Pour la première fois depuis leur création, les boîtes aux lettres de l'association "Les Papillons" vont aboutir à un procès. En septembre, devant le tribunal de Bourg-en-Bresse, un grand-père sera jugé, car il est soupçonné d'avoir violé sa petite-fille. Lily avait déposé un papier dans l'une de ces boîtes installées dans sa cour de récréation pour le dénoncer.
C’est une boîte aux lettres à qui l’on peut tout dire, tout confier. Elle est installée dans la cour de récré. Un jour, Lily a osé y déposer un mot. C’était en juin 2022, elle venait d’avoir 10 ans.
"Il met sa partie du bas dans ma partie du bas, et j'essayais de m'enlever, mais je n'y arrivais pas", des mots d'enfants pour décrire une agression, dont à ce moment-là ses parents ne se doutent pas du tout.
"Ça me faisait beaucoup à porter et je n'arrivais plus à le garder. Et grâce à ça j'ai pu le dire, sinon je ne l'aurais jamais dit. C'était devenu vraiment compliqué de le garder et en même temps, je n'arrivais pas à en parler à mes parents. J'ai une amie qui m'a convaincue de mettre le mot dans la boîte. Je ne savais pas vraiment ce qui allait se passer. Au début, j'ai eu peur, mais après, c'était un soulagement" raconte l'adolescente.
"Je découvre ce mot et là, je m'écroule", raconte sa mère, Emilie Vullin. "C'est très compliqué", raconte-t-elle. "Sur la fin, elle ne voulait plus aller chez son papa, mais en fait c'est parce qu'elle ne voulait plus aller chez papi et mamie. Une fois, son grand-père est venu la chercher et elle était collée à moi, elle ne voulait pas partir, mais je n'ai pas compris tout de suite".
"On a tous expliqué à nos enfants, "personne n'a le droit de toucher tes parties intimes, mais quand c'est intrafamilial, c'est toujours très difficile, c'était le grand-père et il se donnait ce pouvoir" regrette-t-elle, soulevant la terrible difficulté des parents à voir ou savoir quand leur enfant est victime.
En revenant sur la dureté et le côté cru des quelques mots écrits pas sa fille de 10 ans, elle ajoute : "ce sont des paroles d'enfants et à cet âge-là ça ne peut qu'être cru" c'est ce que nous ont dit les professionnels.
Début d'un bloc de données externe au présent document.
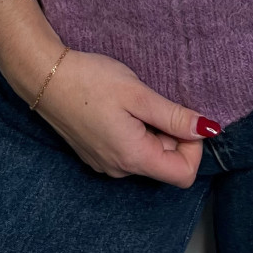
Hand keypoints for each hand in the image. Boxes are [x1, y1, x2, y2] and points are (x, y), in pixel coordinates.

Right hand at [37, 49, 217, 186]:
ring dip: (153, 132)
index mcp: (133, 157)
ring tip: (136, 102)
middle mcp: (119, 169)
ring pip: (147, 156)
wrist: (44, 77)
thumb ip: (175, 116)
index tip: (183, 117)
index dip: (193, 147)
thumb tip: (209, 130)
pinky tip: (121, 107)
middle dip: (172, 135)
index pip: (184, 175)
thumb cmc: (90, 81)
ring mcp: (105, 164)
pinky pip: (129, 151)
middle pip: (165, 164)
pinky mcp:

Elle commençait à grandir, elle pouvait rester toute seule chez son père donc elle évitait d'y aller, mais sans ces boîtes ça aurait pu durer encore longtemps".
Le tabou des agressions intrafamiliales
Le mot de Lily a tout de suite été transmis aux psychologues de l’association “Les Papillons” et un signalement a été fait au Procureur de la République. Cinq jours plus tard, le grand-père incestueux était arrêté.
Lors de son audition, Lily parle aussi de ce qu'il s'est passé avec ses cousines. "C'est là, quand Lily a raconté ça qu'ils ont dit, on auditionne tout le monde et les deux filles ont pu dévoiler tout ce qu'elles avaient subi", explique Emilie Vullin.
"Ça fait deux ans que c'est difficile pour nous, pour Lily tout va bien et une heure après plus rien ne va, elle a une super psy, elle est bien encadrée, elle va se reconstruire, assure sa mère, réaffirmant la nécessité d'en parler "à cet âge-là".
Peut-on obtenir plus de boîtes papillons ?
Il n’y a que 250 boîtes de ce type en France, le créateur de l’association “Les Papillons” réclame leur généralisation et une homologation par l'Éducation Nationale. Dans son enfance, Laurent Boyet, abusé par son frère, aurait aimé trouver une boîte pour témoigner.
"Je connais le poids du silence, c'est trente ans de survie, on tombe dans des addictions, on a envie de se faire du mal et je me suis toujours promis de faire en sorte que les enfants d'aujourd'hui ne traversent pas les mêmes déserts que moi".
Fin septembre, le grand-père de Lily se retrouvera devant les Assises de l’Ain. Ce sera la première fois qu’un homme est dans le box des accusés... à cause d’un papillon.